When I visited Michigan in the past few years, I met an extraordinarily smart and dedicated friend of public schools. Her name is Ellen Cogen Lipton. As a state legislator, she was fearless in challenging Governor Rick Snyder and his rightwing agenda of privatization.
The fight for public schools will be her leading issue as a candidate for Congress.
“Lipton, of Huntington Woods, served three terms in the state House and lost in the Democratic primary for the 11th District state Senate seat in 2014. She said she is running in the 9th Congressional District to fight against the policy goals of President Donald Trump and U.S. Secretary of Education Betsy DeVos.
“I’ve taken on Betsy DeVos to fight for public education and I’ll do it again,” Lipton said in a statement. “With my background in education, science, and the law, I’ll take on Donald Trump and the special interests who put the well-being of corporations before families trying to make ends meet.”
Ellen deserves our support. If you live in Michigan, please volunteer.
yay. Michigan has had ed reform for SO long. They’ve dominated since Engler. There are adults in Michigan who have known nothing else but “market based” ed reform. They have never heard ANYTHING else.
They gotta be ready for some new ideas. At least one or two new people.
“The evidence is adding up: The Great Recession did real damage to student learning.
New research suggests that when states cut funding in the wake of the economic downturn that began a decade ago, test scores and graduation rates both dropped. Those findings come on the heels of another study that found that being in school during the recession hurt students’ reading and math test scores.

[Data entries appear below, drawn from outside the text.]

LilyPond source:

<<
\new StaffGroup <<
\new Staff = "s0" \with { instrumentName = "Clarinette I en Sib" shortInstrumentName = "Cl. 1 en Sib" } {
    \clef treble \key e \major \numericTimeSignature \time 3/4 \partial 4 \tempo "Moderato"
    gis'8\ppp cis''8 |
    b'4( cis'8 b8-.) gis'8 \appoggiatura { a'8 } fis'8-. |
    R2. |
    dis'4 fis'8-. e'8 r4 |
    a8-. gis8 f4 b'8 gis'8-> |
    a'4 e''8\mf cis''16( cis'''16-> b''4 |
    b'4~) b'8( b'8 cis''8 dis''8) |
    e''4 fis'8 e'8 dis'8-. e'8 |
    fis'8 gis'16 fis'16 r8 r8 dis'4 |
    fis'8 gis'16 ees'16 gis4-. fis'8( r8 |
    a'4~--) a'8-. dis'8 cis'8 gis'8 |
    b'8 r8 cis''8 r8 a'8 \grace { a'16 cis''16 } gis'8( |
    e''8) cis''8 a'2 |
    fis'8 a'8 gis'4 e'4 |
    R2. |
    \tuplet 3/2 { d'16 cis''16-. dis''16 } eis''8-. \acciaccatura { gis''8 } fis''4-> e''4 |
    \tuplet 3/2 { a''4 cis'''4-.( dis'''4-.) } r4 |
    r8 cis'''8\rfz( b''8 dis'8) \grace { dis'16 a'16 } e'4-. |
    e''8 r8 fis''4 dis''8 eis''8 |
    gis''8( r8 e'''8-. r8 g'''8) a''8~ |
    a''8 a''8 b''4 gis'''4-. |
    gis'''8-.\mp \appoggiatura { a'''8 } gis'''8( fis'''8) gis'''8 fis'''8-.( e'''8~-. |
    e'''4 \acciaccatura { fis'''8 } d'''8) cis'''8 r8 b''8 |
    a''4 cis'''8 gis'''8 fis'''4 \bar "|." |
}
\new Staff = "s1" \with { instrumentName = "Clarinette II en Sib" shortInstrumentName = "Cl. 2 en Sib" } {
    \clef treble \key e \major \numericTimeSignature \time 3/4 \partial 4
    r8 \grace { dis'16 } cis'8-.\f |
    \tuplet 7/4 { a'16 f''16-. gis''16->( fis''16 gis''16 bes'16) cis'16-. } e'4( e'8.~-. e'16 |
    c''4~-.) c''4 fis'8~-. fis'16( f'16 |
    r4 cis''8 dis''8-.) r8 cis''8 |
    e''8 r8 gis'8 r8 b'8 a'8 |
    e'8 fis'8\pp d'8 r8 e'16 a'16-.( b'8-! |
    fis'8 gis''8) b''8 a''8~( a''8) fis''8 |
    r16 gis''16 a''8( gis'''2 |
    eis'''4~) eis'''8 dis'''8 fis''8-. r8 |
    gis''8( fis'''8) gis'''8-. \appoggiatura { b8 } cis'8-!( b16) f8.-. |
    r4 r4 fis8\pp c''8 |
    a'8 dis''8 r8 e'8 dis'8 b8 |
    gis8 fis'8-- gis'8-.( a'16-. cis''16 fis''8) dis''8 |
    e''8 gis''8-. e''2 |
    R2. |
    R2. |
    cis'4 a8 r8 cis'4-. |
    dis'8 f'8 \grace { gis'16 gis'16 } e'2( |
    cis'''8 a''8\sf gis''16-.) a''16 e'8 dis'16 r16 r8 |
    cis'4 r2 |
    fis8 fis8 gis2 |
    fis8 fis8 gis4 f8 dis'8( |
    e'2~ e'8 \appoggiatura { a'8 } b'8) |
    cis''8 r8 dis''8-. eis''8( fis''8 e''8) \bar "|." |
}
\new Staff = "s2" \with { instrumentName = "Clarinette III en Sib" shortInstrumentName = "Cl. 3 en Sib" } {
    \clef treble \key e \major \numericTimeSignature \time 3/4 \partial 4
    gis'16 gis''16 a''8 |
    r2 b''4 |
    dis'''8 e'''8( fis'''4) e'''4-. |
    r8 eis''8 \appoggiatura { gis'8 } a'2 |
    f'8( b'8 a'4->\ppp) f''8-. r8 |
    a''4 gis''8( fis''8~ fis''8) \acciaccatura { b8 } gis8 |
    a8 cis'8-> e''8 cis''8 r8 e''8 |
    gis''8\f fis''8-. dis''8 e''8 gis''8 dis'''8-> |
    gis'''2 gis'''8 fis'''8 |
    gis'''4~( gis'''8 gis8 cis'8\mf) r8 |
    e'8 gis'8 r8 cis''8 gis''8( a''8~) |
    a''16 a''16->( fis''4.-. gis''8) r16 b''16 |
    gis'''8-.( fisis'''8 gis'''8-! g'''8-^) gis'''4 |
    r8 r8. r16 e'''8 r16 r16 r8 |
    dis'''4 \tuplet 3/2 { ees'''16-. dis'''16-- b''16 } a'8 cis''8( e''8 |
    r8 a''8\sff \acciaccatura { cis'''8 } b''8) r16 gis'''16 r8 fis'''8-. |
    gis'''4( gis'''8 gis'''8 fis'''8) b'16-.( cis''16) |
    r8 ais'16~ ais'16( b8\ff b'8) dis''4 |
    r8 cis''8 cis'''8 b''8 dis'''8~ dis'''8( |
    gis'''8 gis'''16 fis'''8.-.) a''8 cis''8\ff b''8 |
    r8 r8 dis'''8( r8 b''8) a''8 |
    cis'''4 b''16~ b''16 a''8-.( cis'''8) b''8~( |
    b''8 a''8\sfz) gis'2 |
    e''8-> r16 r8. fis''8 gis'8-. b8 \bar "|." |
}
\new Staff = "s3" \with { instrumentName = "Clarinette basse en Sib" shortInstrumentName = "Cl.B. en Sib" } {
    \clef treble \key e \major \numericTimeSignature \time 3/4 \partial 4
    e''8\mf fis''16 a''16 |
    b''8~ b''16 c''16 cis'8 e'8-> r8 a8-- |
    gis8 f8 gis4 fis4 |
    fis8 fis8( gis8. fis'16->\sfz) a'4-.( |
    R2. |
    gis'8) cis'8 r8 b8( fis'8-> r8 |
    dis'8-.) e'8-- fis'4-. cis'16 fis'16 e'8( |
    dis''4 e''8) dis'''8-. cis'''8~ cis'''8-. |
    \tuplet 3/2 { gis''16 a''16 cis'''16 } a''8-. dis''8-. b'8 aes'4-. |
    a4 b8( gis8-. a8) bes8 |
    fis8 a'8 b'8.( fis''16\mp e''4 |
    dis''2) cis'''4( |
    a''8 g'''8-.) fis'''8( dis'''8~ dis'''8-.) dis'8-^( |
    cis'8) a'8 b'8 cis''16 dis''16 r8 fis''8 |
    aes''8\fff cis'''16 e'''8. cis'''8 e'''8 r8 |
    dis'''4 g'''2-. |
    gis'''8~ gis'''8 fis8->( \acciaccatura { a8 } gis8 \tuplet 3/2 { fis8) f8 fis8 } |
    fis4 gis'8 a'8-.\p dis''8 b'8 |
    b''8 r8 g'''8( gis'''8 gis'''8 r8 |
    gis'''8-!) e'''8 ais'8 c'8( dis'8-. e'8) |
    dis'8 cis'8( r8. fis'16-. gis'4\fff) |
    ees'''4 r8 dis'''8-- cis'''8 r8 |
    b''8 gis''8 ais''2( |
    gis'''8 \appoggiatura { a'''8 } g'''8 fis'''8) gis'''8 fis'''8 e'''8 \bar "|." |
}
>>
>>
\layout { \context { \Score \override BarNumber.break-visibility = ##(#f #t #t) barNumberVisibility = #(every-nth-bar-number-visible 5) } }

The latest analysis, conducted by three Northwestern University researchers, found that the impact of the spending cuts was substantial. Cutting per-student spending by 10 percent throughout a student’s high-school years reduced their likelihood of graduating by nearly 3 percentage points.”
This is the second study that purports to show that public schools have been harmed since 2009. If ed reformers had done NOTHING else but protect funding levels they might have gotten greater gains than all the initiatives and plans and schemes.
If they had just plowed RttT into existing public schools to mitigate the losses as a general budget booster they would have done more good than they did with that whole elaborate scheme. But it was public schools. So no one could be bothered with boring problems like budget cuts. Don’t need consultants for that!
I believe this is Sandy Levin’s district (he is retiring after 4 billion years in Congress).
Speaking of disastrous ed reform in Michigan, the lead architect spent yet another day surrounded by the same 150 members of the ed reform club she’s been talking to for the last 20 years:
“Following are the prepared remarks by U.S. Secretary of Education Betsy DeVos to the American Enterprise Institute conference, “Bush-Obama School Reform: Lessons Learned,” today in Washington.
Thank you, Rick, for that kind introduction. Who would’ve thought that after we were last together on a panel in Grand Rapids a couple of years ago, I’d be here in this capacity today?”
Who indeed? I might have, since she meets exclusively with the same set of fellow travelers over and over again.
What would be really unusual would be if she ever met with anyone who supports or attends or works in a public school. That would be really cage-busting. How about a public school graduate? Do they even get hired in DC anymore, or do those resumes get pitched in the trash?
https://www.politico.com/magazine/story/2017/01/betsy-dick-devos-family-amway-michigan-politics-religion-214631
When I lived in Michigan, there was this push to get more people selling Amway. OMG, I was badgered. I was even told that I would be doing God’s work. Can’t make this stuff up. Of course, I did NOT sign up to sell soap and be a part of this well (fill in the blanks).
By the time you realize that you’ve been swindled you’ve become a swindler yourself. That’s how they get away with it.
Godspeed, Ms. Lipton!
How courageous….she will be standing up to Trump and DeVos. She should read “Follow the Money” by Michigan state professor Sarah Reckhow, and get a few clues about the role of the big money corporations encouraged by Arne Duncan and Bill Gates, who, despite his “generous help” to public education had his net wealth go from 68 billion to 93 billion dollars.